Un cadre et un jeu de données qui comblent un vide
Pour chaque tranche de budget et de revenu, le jeu de données présente neuf variables ventilées par sexe, en distinguant les ménages dirigés par un homme de ceux dirigés par une femme et en regroupant les ménages selon la proportion de femmes qui les composent. Le cadre analytique mesure les gains de bien-être tirés de la réduction des barrières commerciales agricoles sur l’ensemble de la distribution des revenus. Il en ressort qu’en moyenne, les ménages dirigés par des femmes en profitent plus que ceux dirigés par des hommes, quel que soit leur niveau de revenu.
Ce type de données commerciales ventilées par sexe a traditionnellement fait défaut dans les débats de politique économique. Le nouveau jeu de données Household Impacts of Trade for Women (a) comble cette lacune, en donnant aux responsables publics les outils nécessaires pour se poser la question de l’efficacité d’une réforme commerciale du point de vue de ses gains pour les hommes et pour les femmes.
Repenser la politique commerciale agricole ?
Les droits de douane agricoles ne sont pas un instrument neutre. Ils font des gagnants et des perdants. Trop souvent, les femmes des pays en développement perdent le plus sur les trois tableaux à la fois : en tant que productrices, travailleuses et consommatrices.

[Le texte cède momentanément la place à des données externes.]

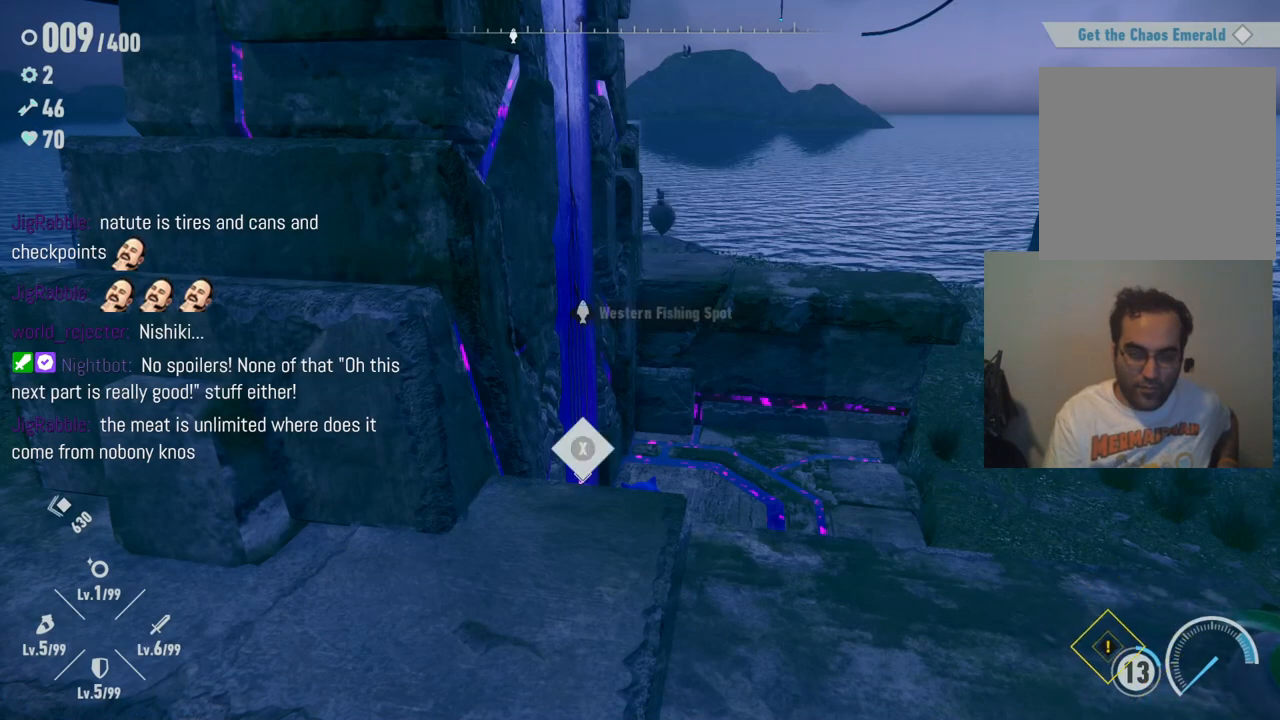
{"dt_ms": 500, "buttons": [], "left_stick": "up-right", "right_stick": "center", "events": [[17, "left_stick", "up-right"], [50, "right_stick", "right"], [500, "right_stick", "center"]]}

Les effets distributifs sont par nature complexes : ils agissent à travers de multiples canaux et peuvent se compenser mutuellement, ce qui souligne la nécessité de politiques d’accompagnement, de filets de protection sociale et d’investissements complémentaires. Les données remettent fermement en cause l’idée selon laquelle le protectionnisme agricole bénéficierait aux plus vulnérables.
En réalité, ce sont les plus vulnérables et, parmi eux, les femmes de manière disproportionnée, qui en paient le prix. Reconnaître les femmes dans leur triple rôle n’est pas seulement une bonne politique de genre, c’est aussi du bon sens économique.